Much earlier, in the 1950s, Amis was invited to give a series of critical lectures at Princeton University, USA. To general amazement he chose sf for his subject, and expanded the lectures into a witty little volume which was very nearly the first major book of sf criticism: New Maps of Hell. It's dated now (the introduction mentions Brian Aldiss as a really promising newcomer), but still highly enjoyable. Gollancz produced a British edition in 1961, and were inspired to publish many of the authors praised in its pages. Of course the Gollancz sf list is still well known, and it's all Amis's fault....

Another helping hand for sf was the meaty 1960s Spectrum anthology series, co-edited by Amis and Robert Conquest. Amis himself wrote a few short sf and fantasy stories, and two reasonably good sf novels. The Alteration follows the well-known alternative history tradition, with Britain under repressive Catholic rule. Russian Hide and Seek is a near-future dystopia (somewhat less plausible now than in 1980) showing Britain under repressive post-communist Russian rule. This earned Amis a terrific telling-off from Margaret Thatcher, who like so many important people was too dim to realize the difference between fiction and prophecy. 'Can't you do any better than that?' she shrieked. 'Get yourself another crystal ball!'

His best genre novel is surely The Green Man, a supernatural horror story which is also wickedly comic. The narrator is a typical Amis hero ... ageing, unheroic, caddish, highly entertaining, and over-fond of sex and booze. In fact he's on the edge of alcoholism, making him the perfect tool for the spirit of an ambitious and sadistic 17th-century magician who wants to make a come-back. When your memory's dodgy and you may at any moment see pink lizards crawling up the walls, who's going to believe your reports of horrid astral attacks? This leads to a light-hearted yet deeply chilling interview with God, who regards the whole thing as a bit of a game and expects the frazzled, hungover hero to deal all by himself with the magician and his repulsive woodland golem. Fine, creepy stuff.
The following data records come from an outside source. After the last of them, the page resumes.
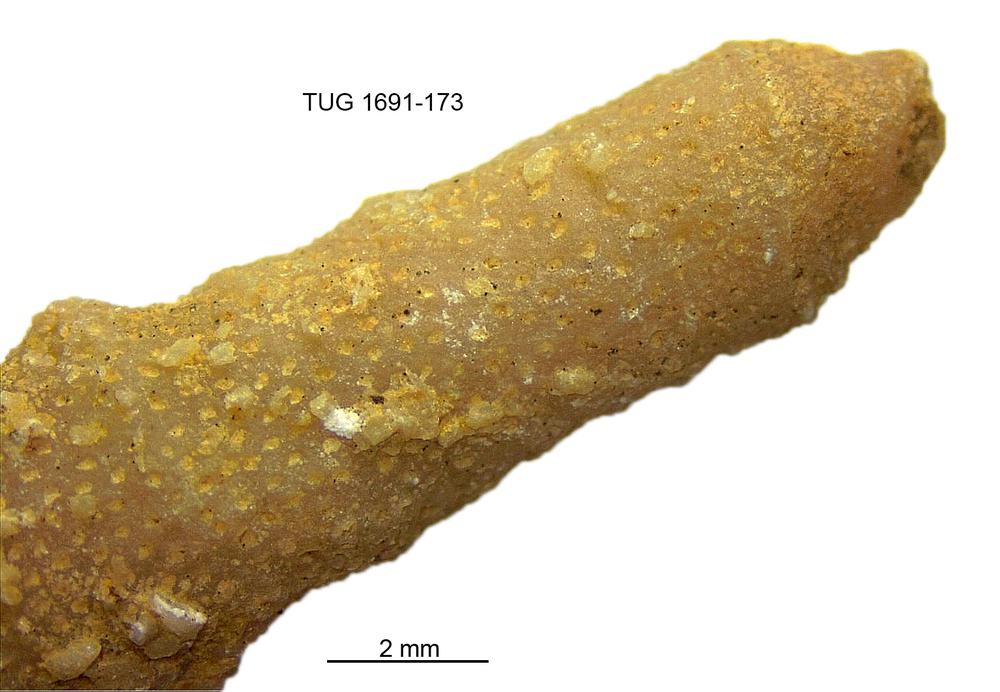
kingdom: Animalia
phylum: Bryozoa
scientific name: Bryozoa
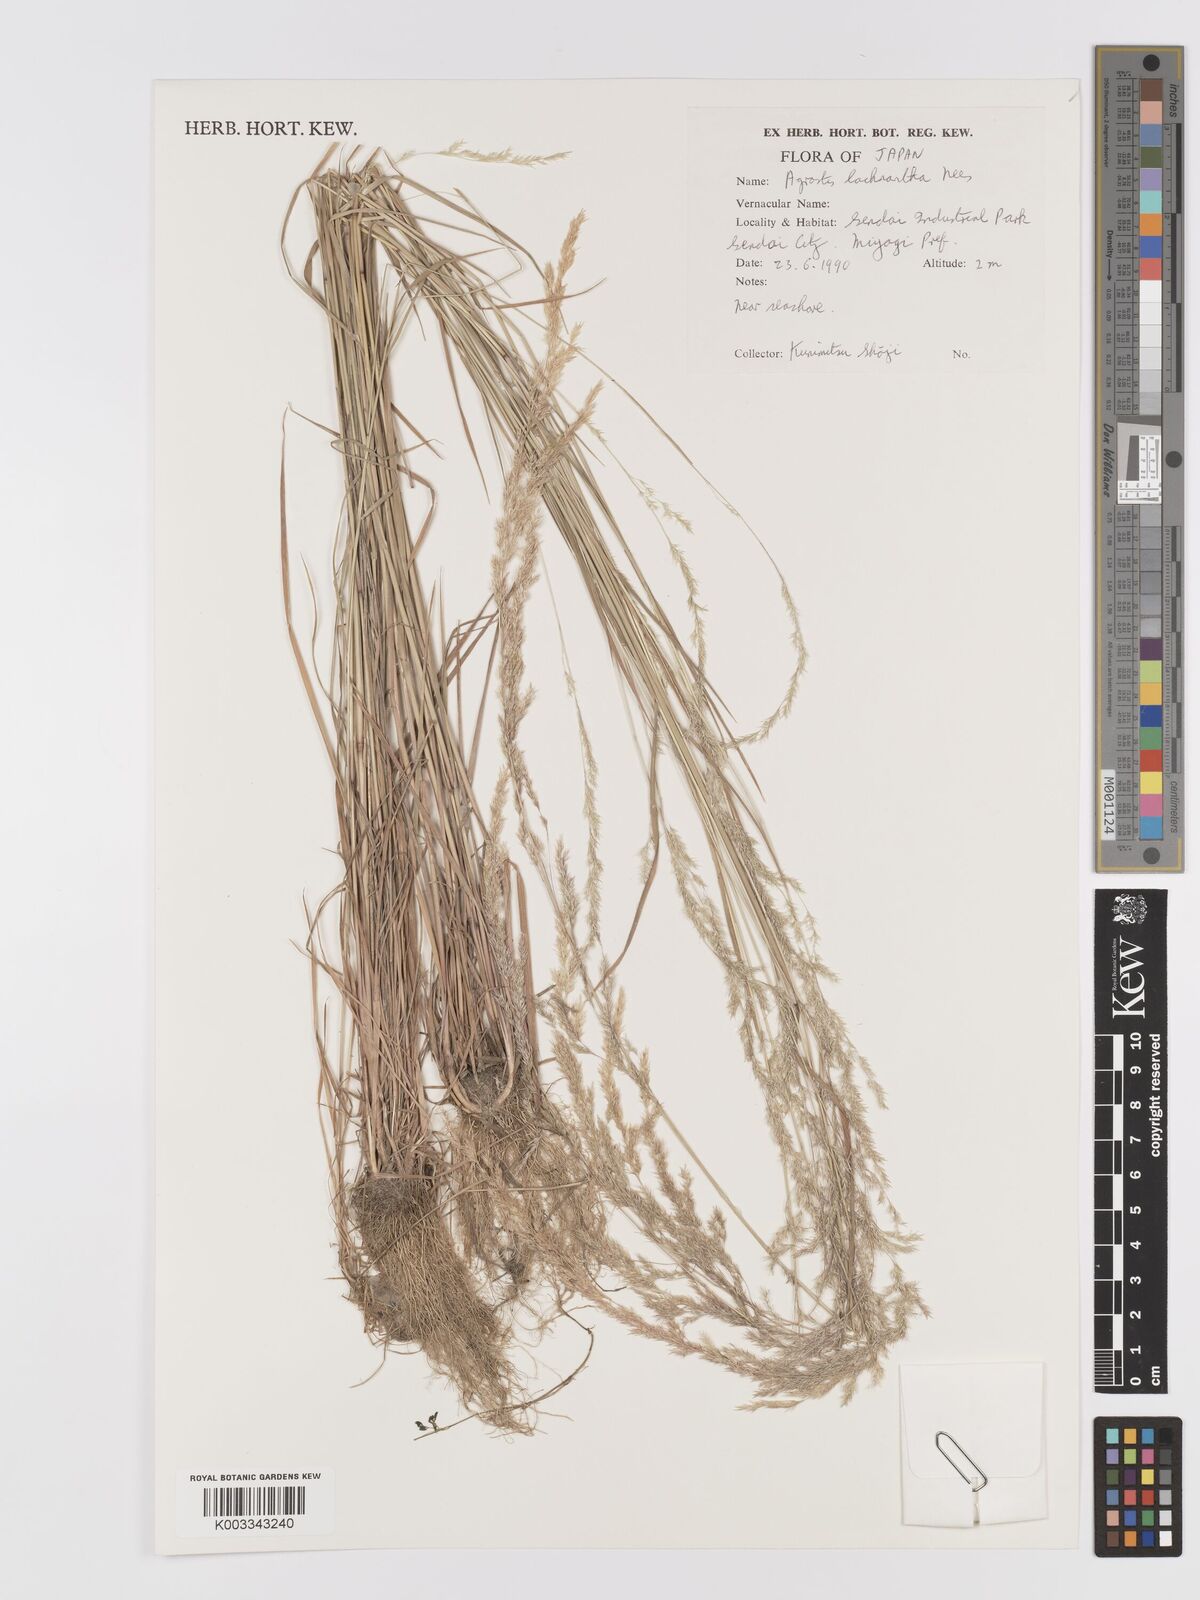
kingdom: Plantae
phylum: Tracheophyta
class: Liliopsida
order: Poales
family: Poaceae
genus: Lachnagrostis
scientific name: Lachnagrostis lachnantha
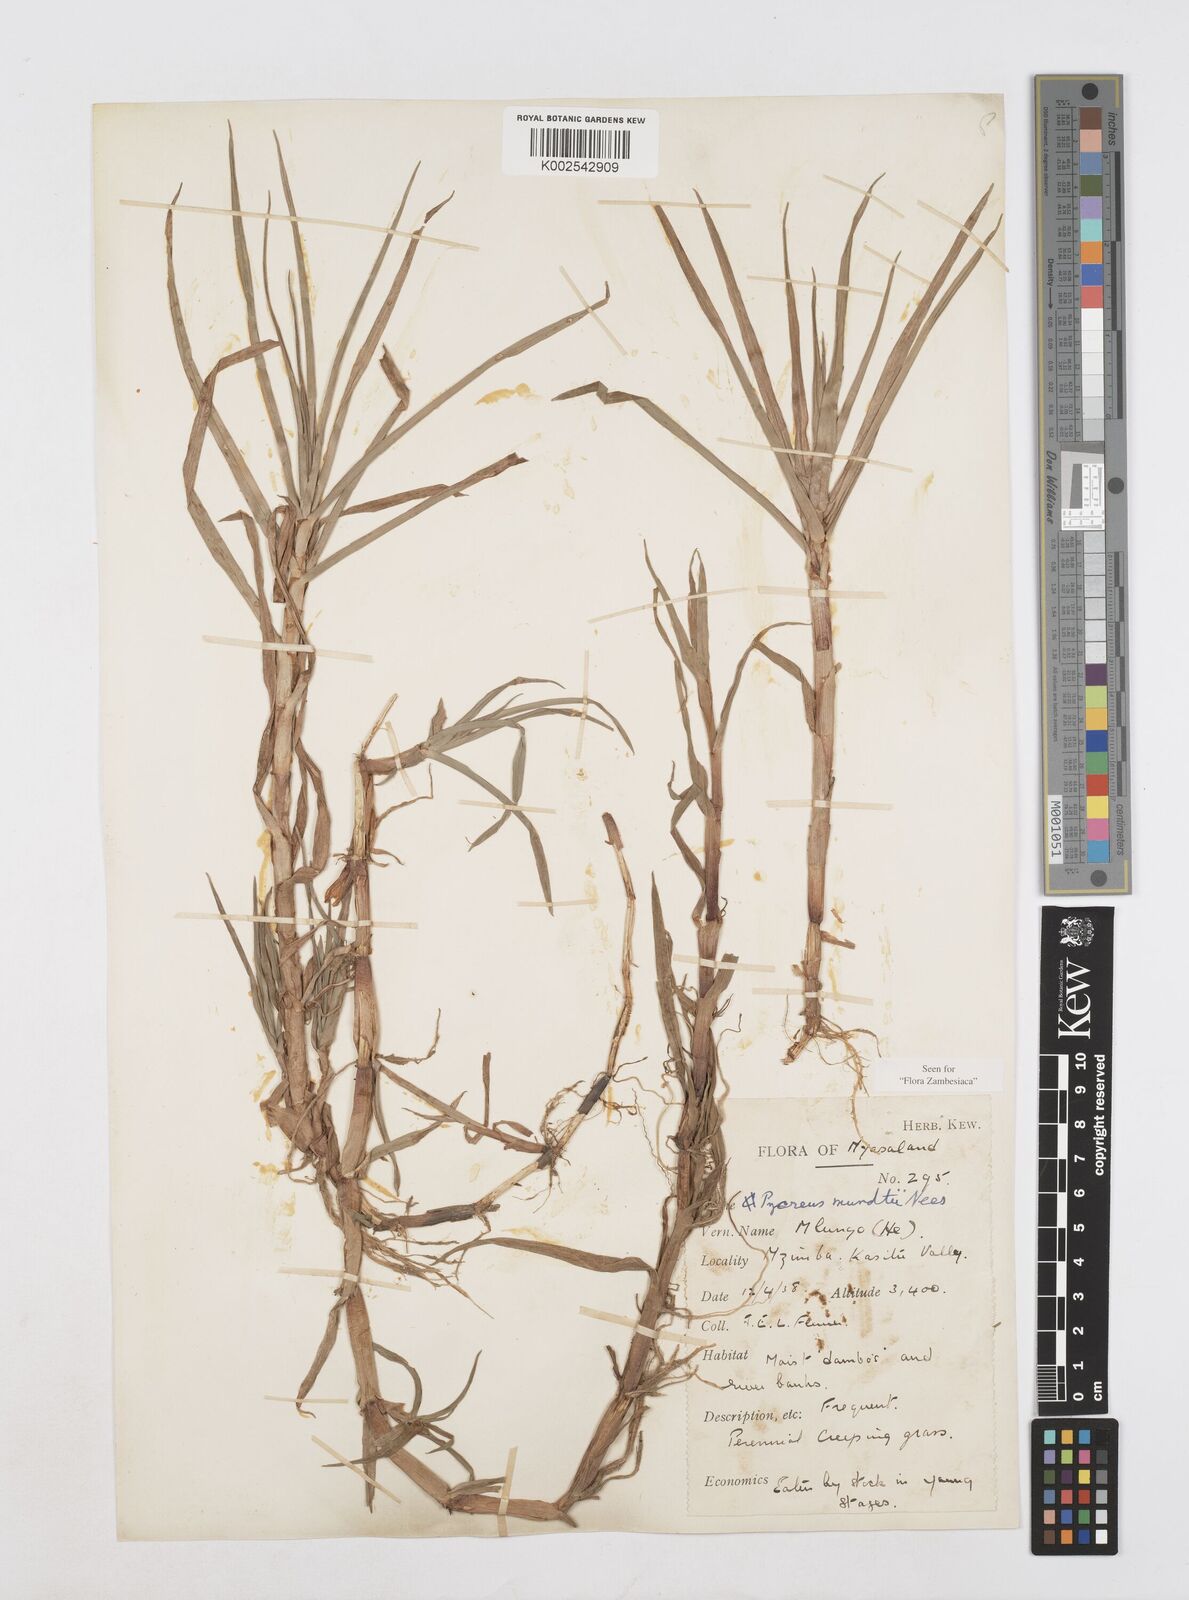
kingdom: Plantae
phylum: Tracheophyta
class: Liliopsida
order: Poales
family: Cyperaceae
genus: Cyperus
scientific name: Cyperus mundii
In his later years, Amis was notoriously a curmudgeon – but there was nothing grumpy about the speed and enthusiasm with which he wrote a new appreciation of Robert Sheckley when I begged this favour for a convention souvenir book. He did often grumble about what had befallen sf in the hands of the dread academics whose attention he'd first attracted with New Maps of Hell. Maybe he was right.

Overall, Kingsley Amis was a seriously funny author who did much for sf and wrote many novels of all kinds that stand up to re-reading. It was a bad year.